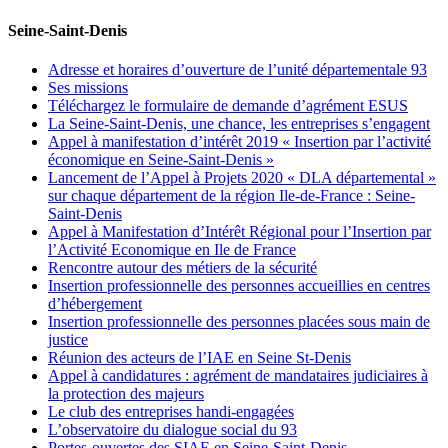
Seine-Saint-Denis
Adresse et horaires d’ouverture de l’unité départementale 93
Ses missions
Téléchargez le formulaire de demande d’agrément ESUS
La Seine-Saint-Denis, une chance, les entreprises s’engagent
Appel à manifestation d’intérêt 2019 « Insertion par l’activité
économique en Seine-Saint-Denis »
Lancement de l’Appel à Projets 2020 « DLA départemental »
sur chaque département de la région Ile-de-France : Seine-
Saint-Denis
Appel à Manifestation d’Intérêt Régional pour l’Insertion par
l’Activité Economique en Ile de France
Rencontre autour des métiers de la sécurité
Insertion professionnelle des personnes accueillies en centres
d’hébergement
Insertion professionnelle des personnes placées sous main de
justice
Réunion des acteurs de l’IAE en Seine St-Denis
Appel à candidatures : agrément de mandataires judiciaires à
la protection des majeurs
Le club des entreprises handi-engagées
L’observatoire du dialogue social du 93
Portes-ouvertes des SIAE en Seine-Saint-Denis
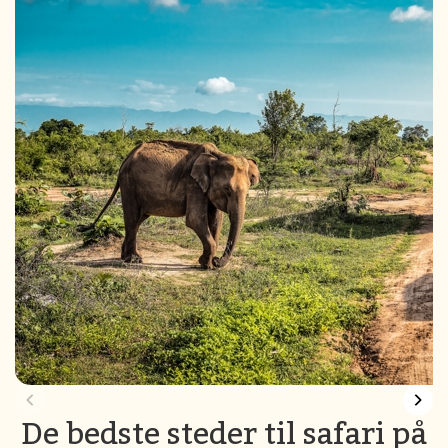
De bedste steder til safari på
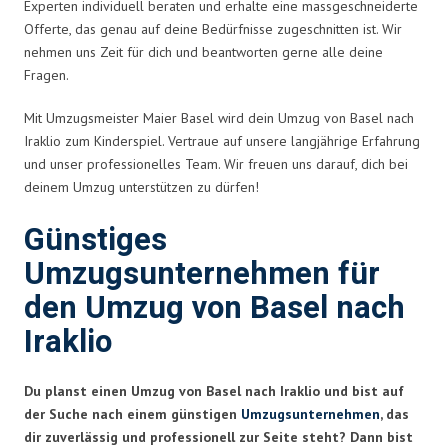
Experten individuell beraten und erhalte eine massgeschneiderte
Offerte, das genau auf deine Bedürfnisse zugeschnitten ist. Wir
nehmen uns Zeit für dich und beantworten gerne alle deine
Fragen.
Mit Umzugsmeister Maier Basel wird dein Umzug von Basel nach
Iraklio zum Kinderspiel. Vertraue auf unsere langjährige Erfahrung
und unser professionelles Team. Wir freuen uns darauf, dich bei
deinem Umzug unterstützen zu dürfen!
Günstiges
Umzugsunternehmen für
den Umzug von Basel nach
Iraklio
Du planst einen Umzug von Basel nach Iraklio und bist auf
der Suche nach einem günstigen
Umzugsunternehmen
, das
dir zuverlässig und professionell zur Seite steht? Dann bist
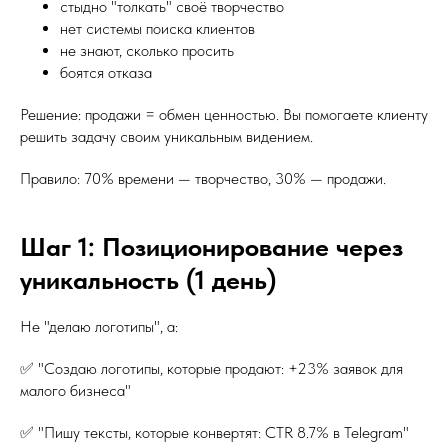
стыдно "толкать" своё творчество
нет системы поиска клиентов
не знают, сколько просить
боятся отказа
Решение: продажи = обмен ценностью. Вы помогаете клиенту
решить задачу своим уникальным видением.
Правило: 70% времени — творчество, 30% — продажи.
Шаг 1: Позиционирование через
уникальность (1 день)
Не "делаю логотипы", а:
✅ "Создаю логотипы, которые продают: +23% заявок для
малого бизнеса"
✅ "Пишу тексты, которые конвертят: CTR 8.7% в Telegram"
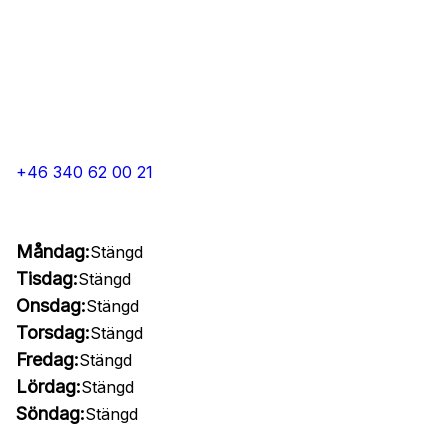
+46 340 62 00 21
Måndag:
Stängd
Tisdag:
Stängd
Onsdag:
Stängd
Torsdag:
Stängd
Fredag:
Stängd
Lördag:
Stängd
Söndag:
Stängd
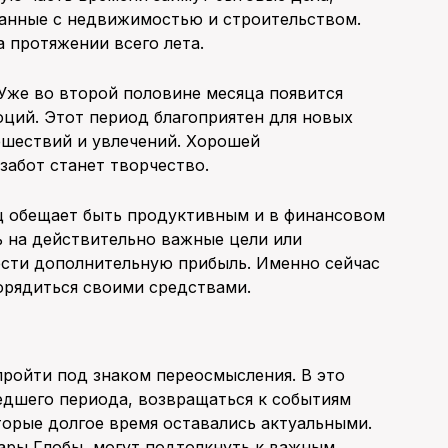
занные с недвижимостью и строительством.
 протяжении всего лета.
 Уже во второй половине месяца появится
ций. Этот период благоприятен для новых
ешествий и увлечений. Хорошей
абот станет творчество.
ц обещает быть продуктивным и в финансовом
ь на действительно важные цели или
ести дополнительную прибыль. Именно сейчас
порядиться своими средствами.
ройти под знаком переосмысления. В это
едшего периода, возвращаться к событиям
торые долгое время оставались актуальными.
ары Глобы, могут подтолкнуть к важным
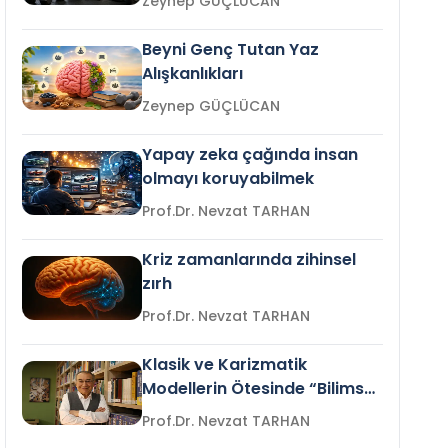
Zeynep GÜÇLÜCAN
Beyni Genç Tutan Yaz
Alışkanlıkları
Zeynep GÜÇLÜCAN
Yapay zeka çağında insan
olmayı koruyabilmek
Prof.Dr. Nevzat TARHAN
Kriz zamanlarında zihinsel
zırh
Prof.Dr. Nevzat TARHAN
Klasik ve Karizmatik
Modellerin Ötesinde “Bilimsel
Liderlik”
Prof.Dr. Nevzat TARHAN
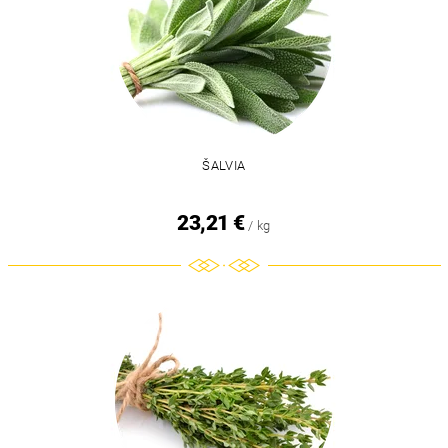
ŠALVIA
23,21 €
/ kg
——————————
■ **EXERCISE DIRECTIONS**:
Each line in the listing above that includes the word "Iraklio" needs to be copied out.

■ **RESPONSE FOR THIS EXERCISE**:
Iraklio zum Kinderspiel. Vertraue auf unsere langjährige Erfahrung
Iraklio
Du planst einen Umzug von Basel nach Iraklio und bist auf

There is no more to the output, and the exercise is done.